Every line in the records below with the string "status" is to be copied out.

- **Material to process**:
··········

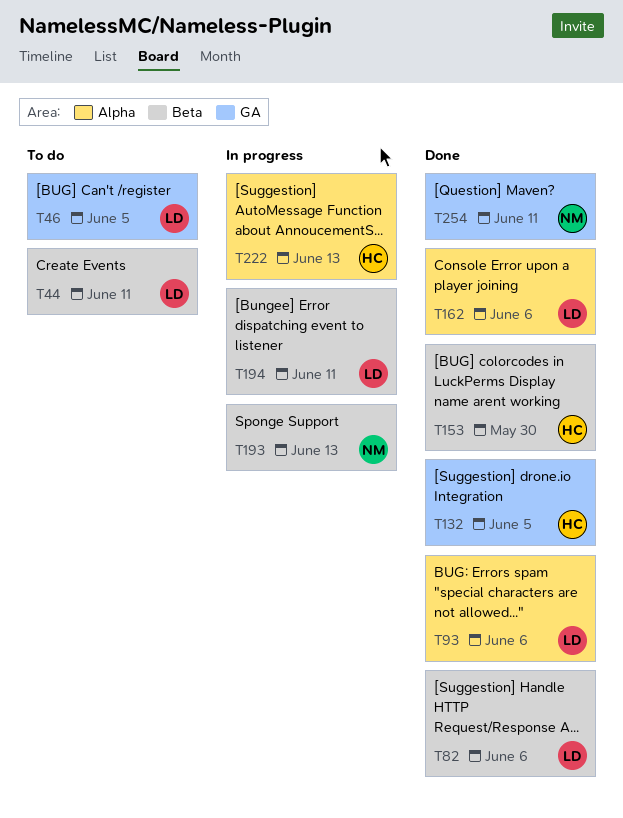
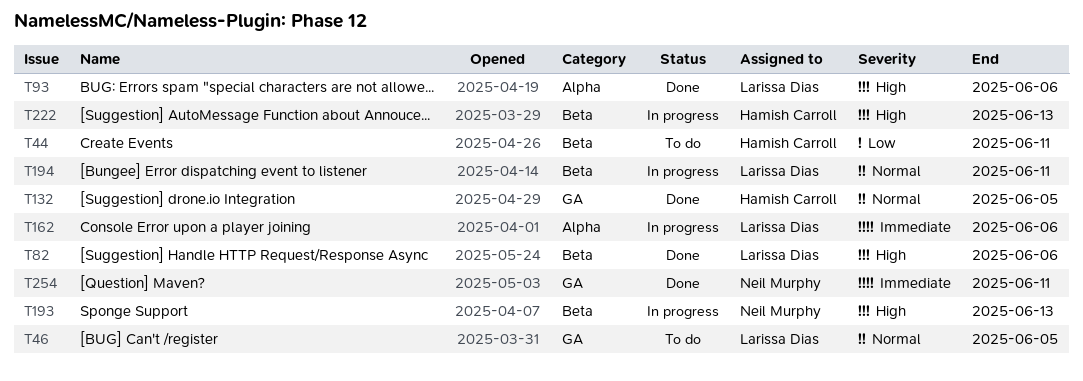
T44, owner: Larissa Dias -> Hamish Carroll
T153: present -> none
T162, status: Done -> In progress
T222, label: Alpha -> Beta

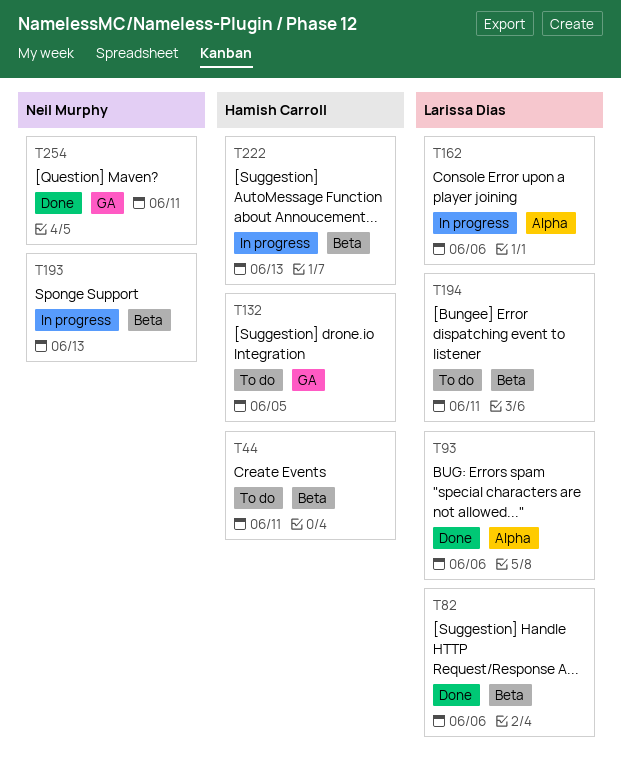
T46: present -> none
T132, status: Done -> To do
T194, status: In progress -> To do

··········

- **Reply**:
T162, status: Done -> In progress
T132, status: Done -> To do
T194, status: In progress -> To do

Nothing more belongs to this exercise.